Thanks for the comments, CO. I think that question may be moot, anyway, as it seems creosoted RR ties are at least difficult to find, if they can even be had, anymore. At least here in MI.

My wife expanded on the conversation she had with a big local lumber yard yesterday. Apparently they claimed "nobody" bothers with pilings or concrete pads for sheds the size of what we're talking about. They also claim retention for the crushed stone or gravel is unnecessary, as well.

Jim


----------



## charliek2 (May 10, 2011)

I've done a couple and I just level the ground, put down two rolls of chain link and then 4" of gravel. You get ventilation, up off the ground, the groundhogs are discouraged by the chain link and the gravel, and you'll get 20 years out of it at least if it is built on a skid of pressure treated 4 X 4's.


----------



## Canarywood1 (May 5, 2012)

More Power! said:


> I'll get it quoted tomorrow, but I'm _told_ a 4" concrete slab, 14'x12', would be "expensive." My labour suggests they'll need about eight yards of crushed stone at $20/yd.
> 
> 
> They won't be directly structurally critical.
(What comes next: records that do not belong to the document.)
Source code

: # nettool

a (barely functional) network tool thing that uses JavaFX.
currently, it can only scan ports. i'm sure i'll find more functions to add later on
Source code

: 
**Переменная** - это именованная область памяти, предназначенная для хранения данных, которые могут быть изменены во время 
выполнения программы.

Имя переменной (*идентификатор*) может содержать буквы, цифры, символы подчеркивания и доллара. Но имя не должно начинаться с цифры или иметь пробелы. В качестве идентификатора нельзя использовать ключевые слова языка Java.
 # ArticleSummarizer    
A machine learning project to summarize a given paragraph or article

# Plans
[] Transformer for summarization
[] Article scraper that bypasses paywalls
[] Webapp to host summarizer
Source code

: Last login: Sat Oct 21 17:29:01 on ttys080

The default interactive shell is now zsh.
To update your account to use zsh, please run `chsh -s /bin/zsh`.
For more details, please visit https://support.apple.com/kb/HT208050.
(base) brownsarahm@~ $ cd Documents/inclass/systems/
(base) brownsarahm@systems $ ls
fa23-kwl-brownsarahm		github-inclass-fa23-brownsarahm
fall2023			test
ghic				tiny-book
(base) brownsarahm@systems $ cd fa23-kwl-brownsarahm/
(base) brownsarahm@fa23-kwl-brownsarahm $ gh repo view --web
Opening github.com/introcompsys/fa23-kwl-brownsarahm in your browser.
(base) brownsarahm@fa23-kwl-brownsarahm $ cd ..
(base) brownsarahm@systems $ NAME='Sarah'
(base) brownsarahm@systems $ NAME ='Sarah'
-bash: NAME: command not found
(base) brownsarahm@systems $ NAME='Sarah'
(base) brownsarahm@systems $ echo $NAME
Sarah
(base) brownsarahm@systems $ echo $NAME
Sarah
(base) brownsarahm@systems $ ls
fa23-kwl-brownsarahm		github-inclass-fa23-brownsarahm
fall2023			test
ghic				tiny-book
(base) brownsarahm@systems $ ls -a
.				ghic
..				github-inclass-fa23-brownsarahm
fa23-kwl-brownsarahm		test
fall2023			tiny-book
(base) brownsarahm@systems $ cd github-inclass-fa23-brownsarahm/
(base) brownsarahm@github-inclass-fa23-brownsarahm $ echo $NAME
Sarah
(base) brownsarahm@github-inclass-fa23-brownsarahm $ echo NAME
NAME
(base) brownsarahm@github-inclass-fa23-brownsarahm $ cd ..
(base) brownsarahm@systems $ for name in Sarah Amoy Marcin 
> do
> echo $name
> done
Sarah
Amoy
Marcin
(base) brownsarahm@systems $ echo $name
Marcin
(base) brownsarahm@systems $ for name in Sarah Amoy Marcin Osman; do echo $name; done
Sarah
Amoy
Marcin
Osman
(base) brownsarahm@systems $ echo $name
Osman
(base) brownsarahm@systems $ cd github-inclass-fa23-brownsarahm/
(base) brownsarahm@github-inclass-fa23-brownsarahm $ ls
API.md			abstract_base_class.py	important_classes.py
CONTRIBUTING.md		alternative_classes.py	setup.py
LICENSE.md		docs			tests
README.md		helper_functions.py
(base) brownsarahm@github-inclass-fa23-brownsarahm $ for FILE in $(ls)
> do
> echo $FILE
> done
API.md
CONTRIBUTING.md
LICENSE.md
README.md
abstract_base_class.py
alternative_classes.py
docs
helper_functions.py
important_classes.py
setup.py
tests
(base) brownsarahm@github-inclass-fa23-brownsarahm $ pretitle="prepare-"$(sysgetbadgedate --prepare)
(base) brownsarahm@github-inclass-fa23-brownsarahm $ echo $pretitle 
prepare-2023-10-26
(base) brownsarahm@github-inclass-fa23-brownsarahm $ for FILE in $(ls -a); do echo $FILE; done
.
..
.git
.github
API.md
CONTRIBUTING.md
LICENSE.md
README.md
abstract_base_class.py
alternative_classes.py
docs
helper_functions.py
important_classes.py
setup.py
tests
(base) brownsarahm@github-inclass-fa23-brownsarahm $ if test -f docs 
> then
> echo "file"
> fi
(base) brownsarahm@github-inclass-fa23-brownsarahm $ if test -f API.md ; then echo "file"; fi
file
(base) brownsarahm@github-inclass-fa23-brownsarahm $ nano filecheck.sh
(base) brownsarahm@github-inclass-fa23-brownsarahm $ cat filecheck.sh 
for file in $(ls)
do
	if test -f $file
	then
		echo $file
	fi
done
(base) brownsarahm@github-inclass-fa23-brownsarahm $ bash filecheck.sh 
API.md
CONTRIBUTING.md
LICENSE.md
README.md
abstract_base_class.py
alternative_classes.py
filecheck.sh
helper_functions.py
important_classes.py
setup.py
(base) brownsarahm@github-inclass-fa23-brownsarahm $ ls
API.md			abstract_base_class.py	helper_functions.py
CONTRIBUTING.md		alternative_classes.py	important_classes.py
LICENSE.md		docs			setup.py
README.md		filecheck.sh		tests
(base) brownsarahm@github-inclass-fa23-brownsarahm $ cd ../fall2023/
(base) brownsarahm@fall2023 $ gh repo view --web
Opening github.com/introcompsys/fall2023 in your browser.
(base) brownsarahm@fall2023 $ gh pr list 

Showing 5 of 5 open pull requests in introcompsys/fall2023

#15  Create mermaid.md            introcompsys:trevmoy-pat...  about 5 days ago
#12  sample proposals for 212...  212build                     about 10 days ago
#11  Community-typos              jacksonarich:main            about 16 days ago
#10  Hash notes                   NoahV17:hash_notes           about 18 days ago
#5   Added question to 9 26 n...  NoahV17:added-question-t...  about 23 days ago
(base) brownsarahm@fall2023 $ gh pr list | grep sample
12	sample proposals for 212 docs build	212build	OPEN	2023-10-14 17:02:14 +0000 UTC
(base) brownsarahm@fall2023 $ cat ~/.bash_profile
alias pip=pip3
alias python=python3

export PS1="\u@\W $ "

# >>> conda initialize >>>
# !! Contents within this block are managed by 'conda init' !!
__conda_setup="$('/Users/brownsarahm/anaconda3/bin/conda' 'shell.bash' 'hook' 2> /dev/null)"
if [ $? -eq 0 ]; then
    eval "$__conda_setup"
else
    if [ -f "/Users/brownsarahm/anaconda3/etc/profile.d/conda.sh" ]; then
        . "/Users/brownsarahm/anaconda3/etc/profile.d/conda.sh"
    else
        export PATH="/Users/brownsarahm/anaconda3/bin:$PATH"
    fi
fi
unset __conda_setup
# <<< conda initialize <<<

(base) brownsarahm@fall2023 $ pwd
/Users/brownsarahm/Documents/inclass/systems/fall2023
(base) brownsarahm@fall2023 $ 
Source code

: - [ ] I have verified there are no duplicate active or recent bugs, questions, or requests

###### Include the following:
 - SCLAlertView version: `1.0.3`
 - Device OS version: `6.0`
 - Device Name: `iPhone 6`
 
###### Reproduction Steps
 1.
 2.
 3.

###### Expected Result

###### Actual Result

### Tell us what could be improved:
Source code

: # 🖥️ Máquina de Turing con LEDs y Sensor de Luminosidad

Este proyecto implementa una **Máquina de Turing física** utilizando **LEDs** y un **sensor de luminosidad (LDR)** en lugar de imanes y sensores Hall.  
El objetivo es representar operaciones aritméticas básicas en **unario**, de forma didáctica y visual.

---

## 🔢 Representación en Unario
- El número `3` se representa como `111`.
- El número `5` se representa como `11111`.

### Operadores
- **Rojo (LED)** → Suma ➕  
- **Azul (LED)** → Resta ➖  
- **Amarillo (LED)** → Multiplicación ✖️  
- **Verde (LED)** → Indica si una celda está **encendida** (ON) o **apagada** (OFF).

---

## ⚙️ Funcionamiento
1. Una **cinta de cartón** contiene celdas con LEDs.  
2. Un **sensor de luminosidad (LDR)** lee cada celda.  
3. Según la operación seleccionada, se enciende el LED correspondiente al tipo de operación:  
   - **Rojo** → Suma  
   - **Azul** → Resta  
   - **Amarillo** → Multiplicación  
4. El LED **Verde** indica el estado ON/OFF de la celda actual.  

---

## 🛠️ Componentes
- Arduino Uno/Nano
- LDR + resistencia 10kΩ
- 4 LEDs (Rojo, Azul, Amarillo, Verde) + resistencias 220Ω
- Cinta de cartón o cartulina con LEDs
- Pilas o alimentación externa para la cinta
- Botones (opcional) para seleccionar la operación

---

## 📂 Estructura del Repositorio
They're only to keep the crushed stone from "migrating" away from the structure.
> ...


----------



## More Power! (Aug 2, 2011)

*What We Finally Did*

So here's what we finally did:










That's ten used railroad ties, 1-1/4 gallons of turpentine/linseed oil mix ("booster shot" for the creosote treatment), eight corner brackets and four straps, 72 ea. 5/16" x 3" lag bolts, twenty ea. 1/2" x 18" pieces of rebar, approximately six square yards of crushed stone--filling the foundation to 6-8" of depth, four guys, one woman and a boatload of power- and hand-tools 

The gravel walkway was an unplanned bonus, when we found ourselves with an extra yard or so of crushed stone (7-1/2 yards, in total, were purchased).

I strongly suspect that foundation will outlive both my wife and I.

Jim


----------



## TexasWilson80 (Apr 7, 2021)

More Power! said:


> *What We Finally Did*
> 
> So here's what we finally did:
> 
> ...


Not sure if you still look at this site, but how is that foundation holding up? I'm building the same size shed and live in Texas where frost isn't really a thing and that looks pretty stable to me.


----------